Now, obviously, we have to account for the fact that the 96EU tiger lake is 400-1350mhz in a mobile low power configuration and is their version 1.5 of their DG1 system. So if DG2 is perfect scaling with no improvement (so they focused on upscaling first) that would be a 530% increase in performance putting it substantially behind a 6800XT. So the DG2 generation performance increase on IPC and frequency will have to pull out all the stops to beat that deficit.

What also has to be remember is increase of cores traditionally does not provide a perfect scaling of performance, Intel may be different with the DG2, maybe it does but it's unlikely.
I don't think DG2 will compete on the high end, I think they'll play in the volume market first like AMD did for all those years trying to catch OEM wins etc. They will catch wins and the DG2 will saturate the market because Intel will use it's financial horsepower to make it so.
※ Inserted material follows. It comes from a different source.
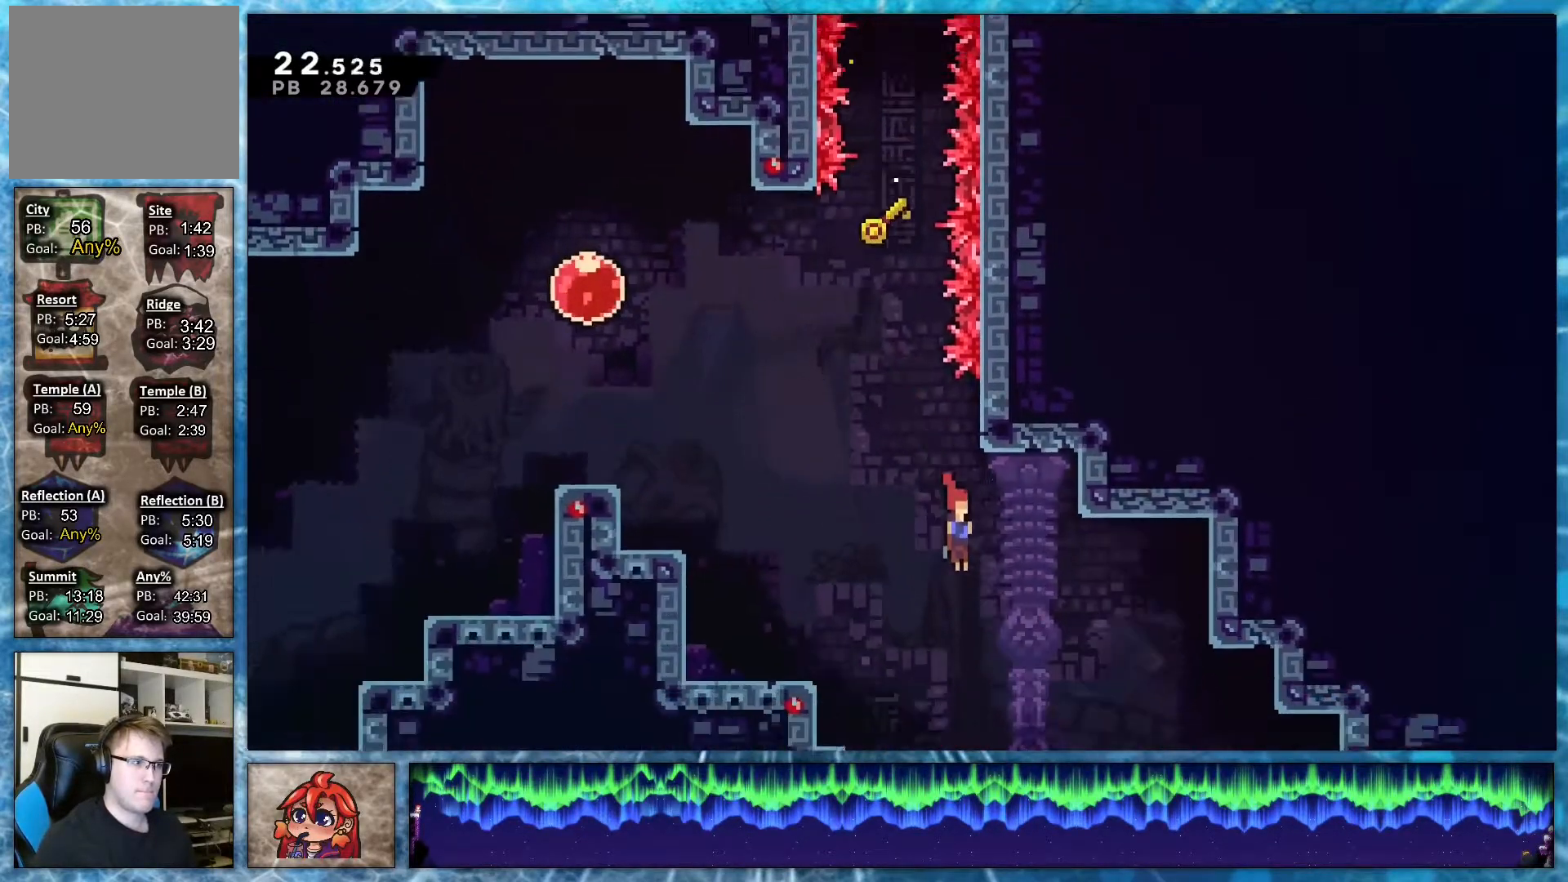
{"buttons": ["DPAD_DOWN", "DPAD_RIGHT"], "events": [[167, "R2", "down"], [300, "R2", "up"]]}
Frankly, it looks like they're targeting the volume, mid-market initially because it looks like it'll barely be scraping an RX580 level performance which altogether isn't bad. A second frankly, I bet Intel will push themselves heavily into the OEM space and do the dirty like before just so their GPUs can get mindshare because not many will want a mid-range, first generation (DG1 can barely be called “first”) untested GPU in their system for gaming.
These cards seem to have been in development for a seriously long time… it'll be interesting to see whether they offer Nvidia and AMD any serious competition and whether a third player in the gaming GPU space helps drive better price/performance for consumers.
Tabbykatze
Now, obviously, we have to account for the fact that the 96EU tiger lake is 400-1350mhz in a mobile low power configuration and is their version 1.5 of their DG1 system.
The discrete DG1 with dedicated GDDR6 and presumably a less restricted TDP hit 5528 in Fire Strike, although there's the chance newer drivers have made further gains…?

If this is the ‘enthusiast’ card it's a little underwhelming.
KultiVator
These cards seem to have been in development for a seriously long time… it'll be interesting to see whether they offer Nvidia and AMD any serious competition and whether a third player in the gaming GPU space helps drive better price/performance for consumers.

As long as GPUs are all competing for the same limited TSMC & Samsung silicon wafers, I don't see it helping.
edmundhonda
The discrete DG1 with dedicated GDDR6 and presumably a less restricted TDP hit 5528 in Fire Strike, although there's the chance newer drivers have made further gains…?

If this is the ‘enthusiast’ card it's a little underwhelming.

That's a whole 14% faster with the memory focused RAM that puts the 6800XT at 899% faster than the DG1, so my scale up figures aren't changed by much.

As I alluded, the DG1 was just hot garbage but it was simply because it was a first generation alpha product that really shouldn't have seen the light of day as a “GPU” but more of a test bed for development which really is what it became. But that was during the same that Raja was doing his whole overmarketing shtick before he got his choke chain pulled so that's why it was made out to be far more than it actually was.